Enquanto entreabro um álbum de fotografias


Bem que podia me sentar aqui nesta cadeira, te olhar bem nos olhos e contar a seguinte história:
Hoje cedo — bem cedo, antes que as ruas se enchessem dos estudantes e trabalhadores rumando a seus destinos de sempre —, saí para caminhar como faço todas as manhãs. Até aqui, nada digno de nota. A temperatura já começava a subir e logo alcançaria o nível habitual deste outono abafado, a umidade relativa do ar não parecia nem acima nem abaixo do que foi ontem, os bem-te-vis e sabiás-laranjeiras que invadiram a capital fugidos do desmatamento no campo gorjeavam suas brejeirices de sempre. 
Como sabes, em geral caminho voltado para dentro (tal declaração na certa soará estranha aos que não me conhecem). Vou andando pensativo comigo mesmo, ora distraído com as mazelas e sequelas de ontem, ora transportado telepaticamente para as agruras que hei de padecer no futuro. O máximo de deferência que me disponho a dedicar ao mundo exterior é, em estacando no meio-fio antes de cruzar uma rua, espiar para os dois lados atento para o risco de ser atropelado por um caminhão das Casas Bahia ou um dos articulados que fazem a linha Santo Amaro-Jacarepaguá. 
Me achava assim absorto em meus devaneios quando, mais ou menos a dois quarteirões de casa, meus olhos foram atraídos por um objeto que resvalara até um desvão na calçada. O que me atraiu, mais precisamente, foi a cor: um alaranjado intenso como há muito não via nesta cidade de coisas acinzentadas e pessoas esmaecidas.
Me conheces há tempos e sabes que não tenho, nem nunca tive, curiosidade fútil por nada. O velho para mim morreu, o novo muito breve ficará velho. Mas aquele objeto cor-de-laranja enfiado num interstício no meu caminho, não pude determinar exatamente a razão, produziu em algum lugar aqui dentro um efeito estranho que me obrigou a ir até ele assuntar.
Me agachei para ver de perto. Era um toco de lápis.
Senti que uma semente de inquietação parecia querer brotar. Mais: dava sinais de que num segundo se abriria num esplendor de perturbações. Quero crer que percebes agora o motivo da minha abulia cotidiana. Novidades podem facilmente evoluir para um distúrbio, este, para um alarme, este, para um desassossego...
O toco de lápis me trouxe uma memória agudíssima duma situação qualquer que vivi algum dia num banco escolar milênios atrás.
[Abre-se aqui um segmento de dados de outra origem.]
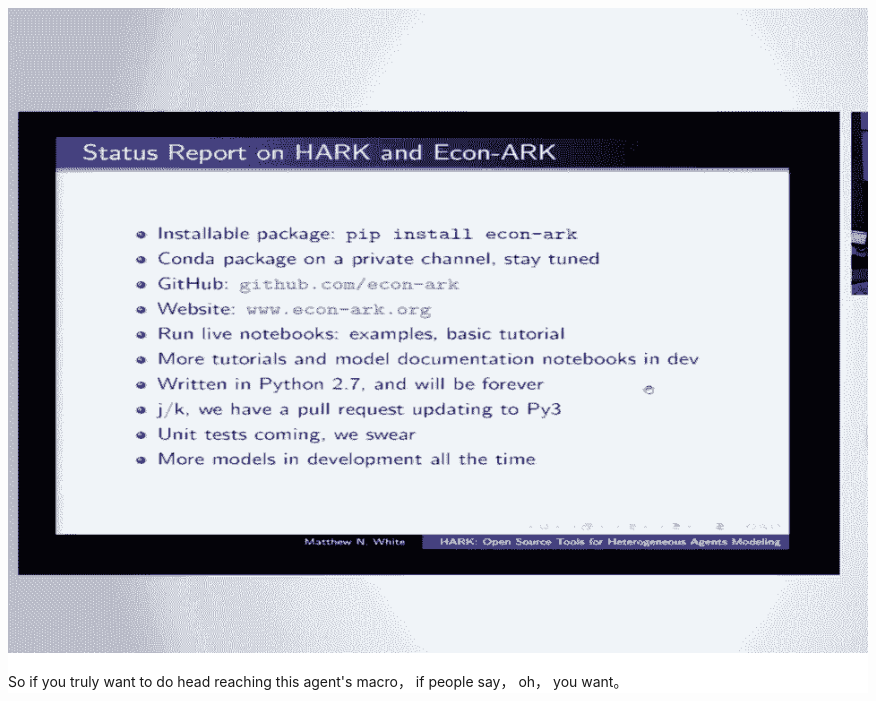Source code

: ![](img/9ea5c2cb03436ef757c558f33faae725_196.png)

 So if you truly want to do head reaching this agent's macro， if people say， oh， you want。


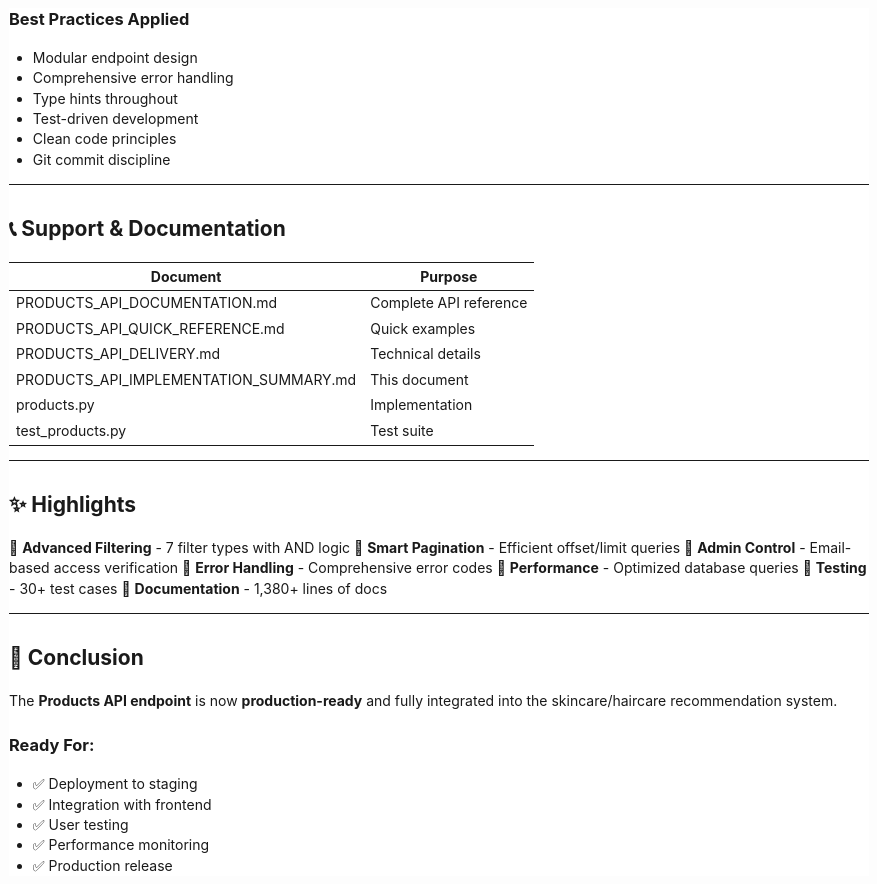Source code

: ### Best Practices Applied

- Modular endpoint design
- Comprehensive error handling
- Type hints throughout
- Test-driven development
- Clean code principles
- Git commit discipline

---

## 📞 Support & Documentation

| Document                               | Purpose                |
| -------------------------------------- | ---------------------- |
| PRODUCTS_API_DOCUMENTATION.md          | Complete API reference |
| PRODUCTS_API_QUICK_REFERENCE.md        | Quick examples         |
| PRODUCTS_API_DELIVERY.md               | Technical details      |
| PRODUCTS_API_IMPLEMENTATION_SUMMARY.md | This document          |
| products.py                            | Implementation         |
| test_products.py                       | Test suite             |

---

## ✨ Highlights

🌟 **Advanced Filtering** - 7 filter types with AND logic
🌟 **Smart Pagination** - Efficient offset/limit queries
🌟 **Admin Control** - Email-based access verification
🌟 **Error Handling** - Comprehensive error codes
🌟 **Performance** - Optimized database queries
🌟 **Testing** - 30+ test cases
🌟 **Documentation** - 1,380+ lines of docs

---

## 🎉 Conclusion

The **Products API endpoint** is now **production-ready** and fully integrated into the skincare/haircare recommendation system.

### Ready For:

- ✅ Deployment to staging
- ✅ Integration with frontend
- ✅ User testing
- ✅ Performance monitoring
- ✅ Production release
Sim, tenho de usar essa penca de artigos indefinidos, pois indefinida foi a lembrança. De repente pude enxergar diante de mim a mesma cena de então. Me vi com o lápis laranja entre os dedos da minha mão direita. A esquerda segurava uma folha de caderno onde eu garatujava um bilhete de amor.
Para Sílvia.
E pude ver ainda que, depois de compor a mais bela, a mais sedutora das declarações de amor de que jamais fui capaz de escrever, soou o sinal de término de aula e, atabalhoado como sou e sempre fui, dobrei a folha de papel e me apressei rumo à porta da sala enquanto guardava o bilhete no bolso da camisa.
Chegando em casa, subi para meu quarto, me sentei naquela cadeira e enfiei dois dedos em pinça no bolso para apanhar o bilhete. Mal podia esperar o momento da primeira releitura, que, como sabes, é quase tão mágico quanto o da escritura.
Meus dedos pinçaram o vazio. Com a boca instantaneamente seca de antecipação da tragédia, enfiei toda a mão no bolso, praticamente o arrancando da camisa.
Deitei a cabeça na escrivaninha e comecei a soluçar.
Retorno ao presente, ao toco de lápis, ao homem entregue às lembranças agachado na calçada, indiferente a si e ao mundo.
Guardei o toco no bolso das calças, desta vez me certificando de que estava bem seguro, e voltei para casa.
Subi até meu quarto, abri um velho caderno em que anoto alguns registros esparsos, tirei o toco de lápis do bolso...
Sim, bem que podia me sentar nesta cadeira, te olhar bem nos olhos e contar esta história.
Mas duvido de que tivesse coragem. Não um relato tão risivelmente pueril quanto este. E, mesmo que contasse, estou certo de que não acreditarias. 
Pois não é a verdade.
A verdade é que hoje cedinho saí para caminhar como faço todas as manhãs e tomei outro rumo, passando muito, muito longe daquele lugar onde talvez estivesse aquele toco de lápis.